**What needs to be done:**
Decide whether each statement (a), (b), (c) agrees with the passage on tracing in the AI Toolkit below. Answer yes or no for each, and quote the words from the passage that decide it.
(a) Tracing can show whether a slow pipeline is held up by model inference or by a pre-processing step.
(b) The Tracing option sits under a section called "Model Tools."
(c) Token usage is one of the metrics that tracing helps a user understand.

Passage for review START

Tracing: CompatibilityBy visualizing the collected instrumentation data, we can:
- Pinpoint Performance Bottlenecks: See exactly which part of AI pipeline is slow, whether it's the model inference or a pre-processing step.
- Debug Unexpected Behaviour: Trace the sequence of events that led to a specific or undesirable output from a generative model.
- Gain Deeper Insights: Understand token usage, latency, and other key metrics for each interaction with AI models.
Lets now see Tracing in action using AI Toolkit,
If you are unfamiliar with the AI Toolkit are encouraged to go through the provided link.
- Launch the AI Toolkit extension and find the Tracing option under “ Agent and Workflow Tools” section. Click on this to have the view of the Tracing window.

Passage for review END
Dataset extract START

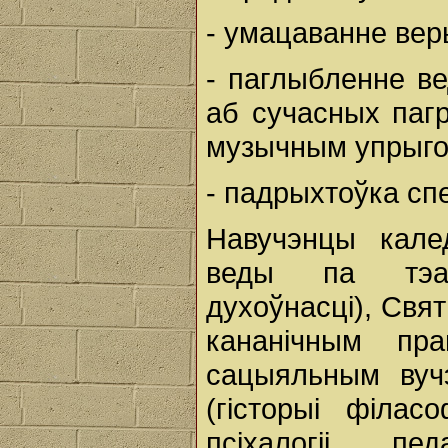
- умацаванне вер
- паглыбленне ве
аб сучасных пагр
музычным упрыгожв
- падрыхтоўка спе
Навучэнцы кал
веды па тэало
духоўнасці), Святы
кананічным пра
сацыяльным вучэ
(гісторыі філас
псіхалогіі, п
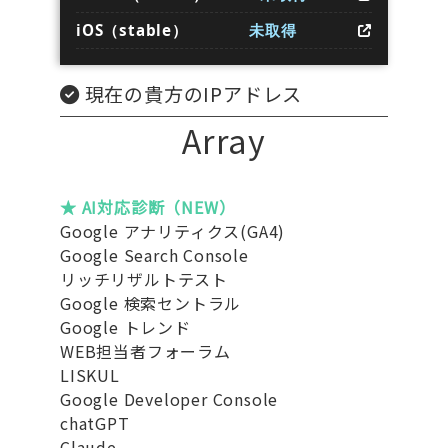
iOS（stable）
未取得
現在の貴方のIPアドレス
Array
★ AI対応診断（NEW）
Google アナリティクス(GA4)
Google Search Console
リッチリザルトテスト
Google 検索セントラル
Google トレンド
WEB担当者フォーラム
LISKUL
Google Developer Console
chatGPT
Claude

Dataset extract END

**Solution for this exercise:**
(a) Yes: "See exactly which part of AI pipeline is slow, whether it's the model inference or a pre-processing step."
(b) No: "find the Tracing option under “ Agent and Workflow Tools” section."
(c) Yes: "Understand token usage, latency, and other key metrics for each interaction with AI models."